2.5 To form a bridge community that will be able to guide our ministry forward

We do not know how to minster to those to whom we are being sent.  Therefore we need to learn together with them how to minister to them, and how to receive ministry from them.  By plunging into communities the invaluable bridge communities are formed that guide us forward.

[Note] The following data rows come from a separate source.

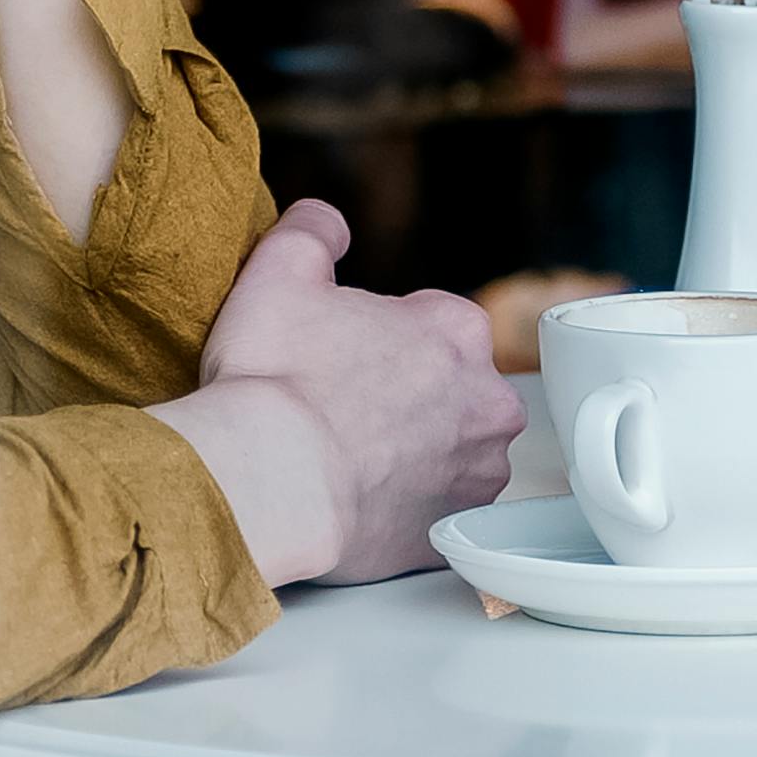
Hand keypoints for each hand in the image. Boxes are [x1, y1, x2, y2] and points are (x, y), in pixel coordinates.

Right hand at [157, 204, 520, 586]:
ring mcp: (475, 475)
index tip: (338, 357)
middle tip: (339, 409)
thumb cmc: (276, 376)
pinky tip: (354, 501)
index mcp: (456, 330)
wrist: (269, 477)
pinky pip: (430, 514)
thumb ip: (313, 231)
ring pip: (447, 454)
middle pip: (447, 389)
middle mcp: (487, 402)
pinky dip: (401, 508)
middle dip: (404, 396)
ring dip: (409, 454)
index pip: (430, 322)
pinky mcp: (450, 533)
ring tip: (344, 459)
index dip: (377, 337)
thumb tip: (328, 223)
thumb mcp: (280, 271)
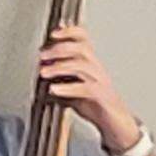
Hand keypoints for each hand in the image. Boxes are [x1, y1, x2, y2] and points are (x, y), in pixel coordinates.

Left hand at [35, 27, 140, 154]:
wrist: (115, 123)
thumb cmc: (94, 104)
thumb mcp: (72, 87)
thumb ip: (60, 77)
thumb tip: (40, 70)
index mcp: (90, 63)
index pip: (84, 39)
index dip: (70, 32)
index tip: (53, 33)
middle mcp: (96, 69)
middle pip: (82, 48)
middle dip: (60, 48)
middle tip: (42, 56)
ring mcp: (100, 82)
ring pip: (83, 66)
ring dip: (60, 67)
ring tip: (43, 73)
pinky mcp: (101, 97)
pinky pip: (85, 88)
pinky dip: (68, 88)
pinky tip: (54, 89)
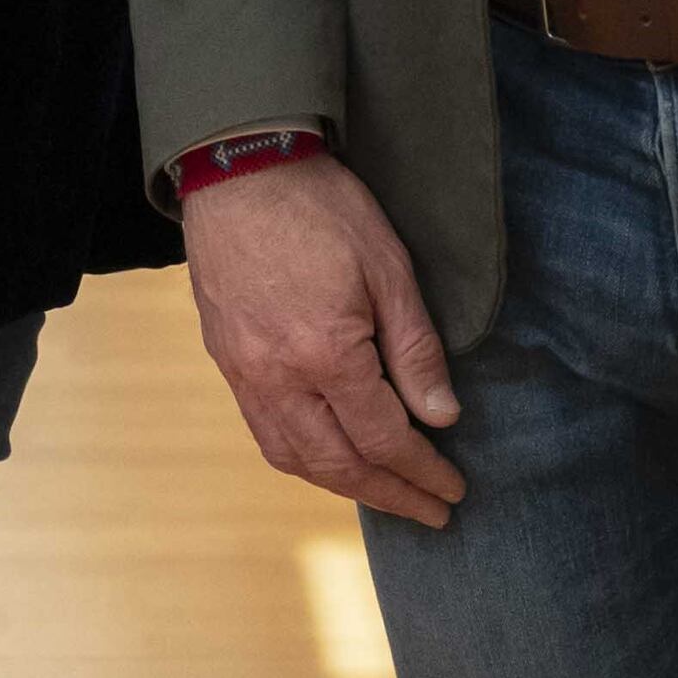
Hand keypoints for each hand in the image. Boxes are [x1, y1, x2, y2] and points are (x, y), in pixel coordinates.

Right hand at [183, 154, 465, 528]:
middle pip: (337, 463)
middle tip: (430, 511)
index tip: (453, 490)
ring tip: (382, 491)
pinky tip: (326, 454)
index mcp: (324, 353)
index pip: (384, 437)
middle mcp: (276, 376)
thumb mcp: (389, 268)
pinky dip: (300, 457)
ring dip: (342, 484)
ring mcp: (243, 370)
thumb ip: (415, 349)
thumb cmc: (320, 207)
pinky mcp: (224, 357)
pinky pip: (262, 430)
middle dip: (389, 494)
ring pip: (292, 457)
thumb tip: (442, 416)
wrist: (238, 166)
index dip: (423, 471)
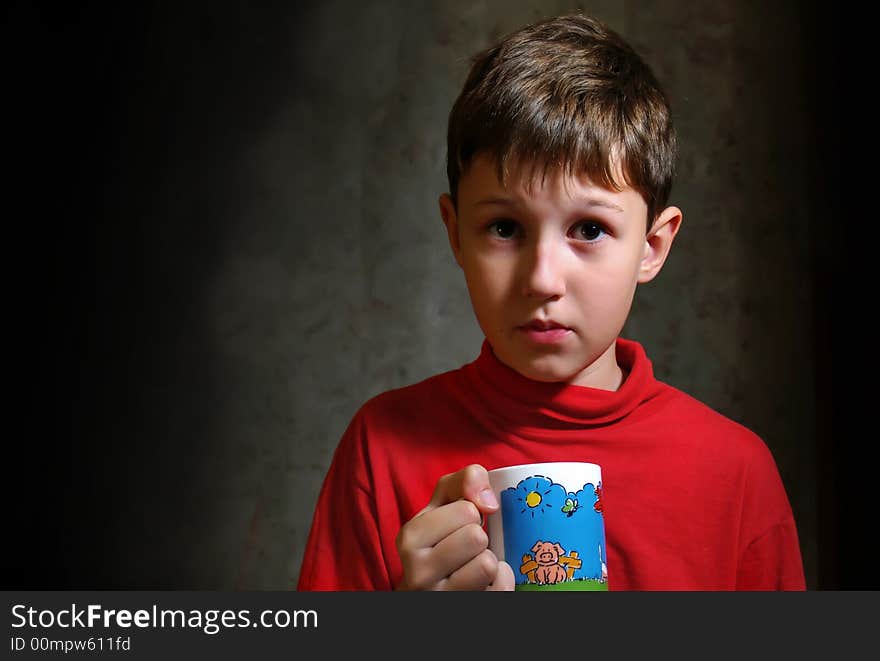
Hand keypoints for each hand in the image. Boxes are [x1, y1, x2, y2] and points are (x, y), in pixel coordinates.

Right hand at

3. THE GOSPEL AND PLUNGING

3.1  The plot of the gospel

According to Luke 10 the peace of Jesus is extended by strangers entering a world, a city, a place, a house, where a harvest has been prepared in advance by the Father and the Holy Spirit. 
The plot of the Gospel is the Holy Community, the Holy Trinity, sending the Son as a stranger into the world to bring us into communion with God.  We partake in that mission when we are taken up into this ever expanding search of God to extend this communion.
To plunge is therefore at the heart of the Gospel.  When Jesus originally sent the first disciples into the world my forebears were living in Europe, far from God.  It was by plunging, and plunging, stretching over centuries, that new community was formed.
That dynamic repeats itself over and over as we take part in the dynamic crossing of boundaries wherever we are.

3.2 Taming the gospel?

We can tame the gospel by institutionalising it, by making it our way of caring for existing members.  It often happens in congregations.  We exchange the dynamic character of the gospel for the idol of mutual care for existing members.  Mutual, Christian care is part and parcel of the gospel.  But it is not the whole gospel.
The danger is that we may use the gospel to further the church’s institutional interests by changing it into a way of caring for one another.
It reminds me of our dog, a Belgian Shepherd, called Zoë.  She looks like a wolf – to some extend – but she is domesticated, tame.  We may domesticate the gospel, which turns the gospel into pseudo-good news to those fortunate enough to be included in or company.  By plunging we re-connect to the wild gospel, the gospel that never respects any border or boundary, but sweeps us into companionship with strangers, in order for us to meet God.
STORY:  ZOË, THE BELGIAN SHEPHERD

4. THE BIGGER PICTURE OF PLUNGING

As a way of taking up ministry, plunging is part of a way is understanding that is vastly different from the traditional way we do theology and practise ministry.
We are trained to work with a theory – application model.  You need to see the truth, you need to have a good theory about ministry, and then you apply it.  You have a vision of the “true”, ideal church, and then you do “true church” at ground level.
This type of approach goes back over centuries and is deeply rooted in Western thought.  It reminds me of the metaphor the Greek philosopher Plato, used in his Republic-dialogue, likening us to prisoners being chained in a cave.  Behind us people are carrying stuff around, and a big fire is burning in the mouth of the cave.  We see only shadows against the walls of the cave, and we take the shadows for reality.  We need to be released from our chains, we need to walk in the light to see the real truth, in order for us to apply truth, in this case in the governance of the city.
It is first about theoretical seeing, and then applying it.  This model is the death in the pot for missional ministry.  It is this model that isolates us from real, vibrating, pulsing life, and which isolates us from God in our midst.
Plunging is part of a model of doing ministry that we may call an emergent model.  In an emergent model, the rhythm is doing – reflecting – doing – reflecting.  It is dwelling in the world (plunging) and reflecting (dwelling in the Word).  It is about the Christian community seeking for God’s guidance by reflecting with the Word in one hand and the world (community) God is sending us to in the other hand, reflecting about our Christian identity and God’s preferred future for us.  And then to follow God into that unchartered future, while we keep on doing and reflecting.
In this model mistakes are important.  We need to give one another permission to take the risk of making mistakes.  By reflecting on our mistakes, we grow, and we learn.
Welcome to the dynamic, adventurous world of plunging!